> [Directions for this task]: Set down every record below exactly as written.

Collected data:
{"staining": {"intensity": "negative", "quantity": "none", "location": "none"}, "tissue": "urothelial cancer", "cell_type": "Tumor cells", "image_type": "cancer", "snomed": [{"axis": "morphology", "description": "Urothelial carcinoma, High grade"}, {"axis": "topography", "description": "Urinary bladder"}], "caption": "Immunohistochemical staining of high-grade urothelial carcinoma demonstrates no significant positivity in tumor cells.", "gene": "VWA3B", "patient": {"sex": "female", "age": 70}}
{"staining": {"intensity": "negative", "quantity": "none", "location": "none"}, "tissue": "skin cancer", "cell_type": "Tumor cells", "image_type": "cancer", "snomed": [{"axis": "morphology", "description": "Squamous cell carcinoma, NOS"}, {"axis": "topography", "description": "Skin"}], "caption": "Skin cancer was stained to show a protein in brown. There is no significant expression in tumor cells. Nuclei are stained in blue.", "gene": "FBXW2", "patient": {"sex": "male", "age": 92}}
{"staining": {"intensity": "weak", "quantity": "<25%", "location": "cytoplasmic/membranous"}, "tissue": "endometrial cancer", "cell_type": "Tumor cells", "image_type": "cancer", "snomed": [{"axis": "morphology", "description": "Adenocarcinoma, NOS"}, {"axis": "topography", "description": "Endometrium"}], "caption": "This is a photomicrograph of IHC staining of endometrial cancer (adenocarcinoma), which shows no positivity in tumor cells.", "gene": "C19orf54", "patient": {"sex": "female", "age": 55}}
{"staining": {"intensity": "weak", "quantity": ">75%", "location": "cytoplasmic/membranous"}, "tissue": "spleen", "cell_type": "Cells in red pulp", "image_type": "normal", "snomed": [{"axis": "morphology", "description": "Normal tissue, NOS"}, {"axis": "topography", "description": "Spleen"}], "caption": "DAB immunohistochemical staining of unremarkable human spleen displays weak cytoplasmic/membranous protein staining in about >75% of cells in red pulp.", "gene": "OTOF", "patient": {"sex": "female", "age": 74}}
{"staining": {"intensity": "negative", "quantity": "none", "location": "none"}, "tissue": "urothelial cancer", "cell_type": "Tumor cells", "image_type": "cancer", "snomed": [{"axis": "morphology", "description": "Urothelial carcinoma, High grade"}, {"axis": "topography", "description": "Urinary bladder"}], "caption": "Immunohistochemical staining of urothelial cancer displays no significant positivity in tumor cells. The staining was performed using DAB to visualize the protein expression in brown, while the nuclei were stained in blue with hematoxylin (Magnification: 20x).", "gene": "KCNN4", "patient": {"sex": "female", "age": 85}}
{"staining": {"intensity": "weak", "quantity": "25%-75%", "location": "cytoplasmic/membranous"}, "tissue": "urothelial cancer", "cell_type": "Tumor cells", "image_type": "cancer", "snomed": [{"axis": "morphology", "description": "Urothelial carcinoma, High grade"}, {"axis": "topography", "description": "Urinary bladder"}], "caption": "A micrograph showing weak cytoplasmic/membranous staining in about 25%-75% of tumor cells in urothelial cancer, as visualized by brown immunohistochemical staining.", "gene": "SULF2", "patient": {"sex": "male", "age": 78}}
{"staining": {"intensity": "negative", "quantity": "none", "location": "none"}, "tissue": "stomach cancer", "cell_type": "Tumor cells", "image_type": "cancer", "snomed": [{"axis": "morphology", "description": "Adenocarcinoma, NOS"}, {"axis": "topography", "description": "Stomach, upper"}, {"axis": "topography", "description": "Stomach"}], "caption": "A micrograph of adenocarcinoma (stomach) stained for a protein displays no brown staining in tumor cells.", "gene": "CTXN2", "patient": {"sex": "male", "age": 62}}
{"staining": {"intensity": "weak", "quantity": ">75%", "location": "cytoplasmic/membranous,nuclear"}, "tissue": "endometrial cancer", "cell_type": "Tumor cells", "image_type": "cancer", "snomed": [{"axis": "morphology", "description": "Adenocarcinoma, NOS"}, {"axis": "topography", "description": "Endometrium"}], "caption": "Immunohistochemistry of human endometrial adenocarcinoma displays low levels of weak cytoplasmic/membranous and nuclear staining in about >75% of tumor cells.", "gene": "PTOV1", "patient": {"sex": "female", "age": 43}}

> [Problem solution]:
{"staining": {"intensity": "negative", "quantity": "none", "location": "none"}, "tissue": "urothelial cancer", "cell_type": "Tumor cells", "image_type": "cancer", "snomed": [{"axis": "morphology", "description": "Urothelial carcinoma, High grade"}, {"axis": "topography", "description": "Urinary bladder"}], "caption": "Immunohistochemical staining of high-grade urothelial carcinoma demonstrates no significant positivity in tumor cells.", "gene": "VWA3B", "patient": {"sex": "female", "age": 70}}
{"staining": {"intensity": "negative", "quantity": "none", "location": "none"}, "tissue": "skin cancer", "cell_type": "Tumor cells", "image_type": "cancer", "snomed": [{"axis": "morphology", "description": "Squamous cell carcinoma, NOS"}, {"axis": "topography", "description": "Skin"}], "caption": "Skin cancer was stained to show a protein in brown. There is no significant expression in tumor cells. Nuclei are stained in blue.", "gene": "FBXW2", "patient": {"sex": "male", "age": 92}}
{"staining": {"intensity": "weak", "quantity": "<25%", "location": "cytoplasmic/membranous"}, "tissue": "endometrial cancer", "cell_type": "Tumor cells", "image_type": "cancer", "snomed": [{"axis": "morphology", "description": "Adenocarcinoma, NOS"}, {"axis": "topography", "description": "Endometrium"}], "caption": "This is a photomicrograph of IHC staining of endometrial cancer (adenocarcinoma), which shows no positivity in tumor cells.", "gene": "C19orf54", "patient": {"sex": "female", "age": 55}}
{"staining": {"intensity": "weak", "quantity": ">75%", "location": "cytoplasmic/membranous"}, "tissue": "spleen", "cell_type": "Cells in red pulp", "image_type": "normal", "snomed": [{"axis": "morphology", "description": "Normal tissue, NOS"}, {"axis": "topography", "description": "Spleen"}], "caption": "DAB immunohistochemical staining of unremarkable human spleen displays weak cytoplasmic/membranous protein staining in about >75% of cells in red pulp.", "gene": "OTOF", "patient": {"sex": "female", "age": 74}}
{"staining": {"intensity": "negative", "quantity": "none", "location": "none"}, "tissue": "urothelial cancer", "cell_type": "Tumor cells", "image_type": "cancer", "snomed": [{"axis": "morphology", "description": "Urothelial carcinoma, High grade"}, {"axis": "topography", "description": "Urinary bladder"}], "caption": "Immunohistochemical staining of urothelial cancer displays no significant positivity in tumor cells. The staining was performed using DAB to visualize the protein expression in brown, while the nuclei were stained in blue with hematoxylin (Magnification: 20x).", "gene": "KCNN4", "patient": {"sex": "female", "age": 85}}
{"staining": {"intensity": "weak", "quantity": "25%-75%", "location": "cytoplasmic/membranous"}, "tissue": "urothelial cancer", "cell_type": "Tumor cells", "image_type": "cancer", "snomed": [{"axis": "morphology", "description": "Urothelial carcinoma, High grade"}, {"axis": "topography", "description": "Urinary bladder"}], "caption": "A micrograph showing weak cytoplasmic/membranous staining in about 25%-75% of tumor cells in urothelial cancer, as visualized by brown immunohistochemical staining.", "gene": "SULF2", "patient": {"sex": "male", "age": 78}}
{"staining": {"intensity": "negative", "quantity": "none", "location": "none"}, "tissue": "stomach cancer", "cell_type": "Tumor cells", "image_type": "cancer", "snomed": [{"axis": "morphology", "description": "Adenocarcinoma, NOS"}, {"axis": "topography", "description": "Stomach, upper"}, {"axis": "topography", "description": "Stomach"}], "caption": "A micrograph of adenocarcinoma (stomach) stained for a protein displays no brown staining in tumor cells.", "gene": "CTXN2", "patient": {"sex": "male", "age": 62}}
{"staining": {"intensity": "weak", "quantity": ">75%", "location": "cytoplasmic/membranous,nuclear"}, "tissue": "endometrial cancer", "cell_type": "Tumor cells", "image_type": "cancer", "snomed": [{"axis": "morphology", "description": "Adenocarcinoma, NOS"}, {"axis": "topography", "description": "Endometrium"}], "caption": "Immunohistochemistry of human endometrial adenocarcinoma displays low levels of weak cytoplasmic/membranous and nuclear staining in about >75% of tumor cells.", "gene": "PTOV1", "patient": {"sex": "female", "age": 43}}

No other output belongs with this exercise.